··· GIVEN DATA

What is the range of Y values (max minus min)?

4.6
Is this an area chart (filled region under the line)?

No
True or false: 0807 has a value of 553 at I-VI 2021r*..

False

······

• _WHAT IS BEING ASKED_
Present every line of the listing above as a numbered list, omitting the blank lines.

• _RESPONSE AREA_
1. What is the range of Y values (max minus min)?
2. 4.6
3. Is this an area chart (filled region under the line)?
4. No
5. True or false: 0807 has a value of 553 at I-VI 2021r*..
6. False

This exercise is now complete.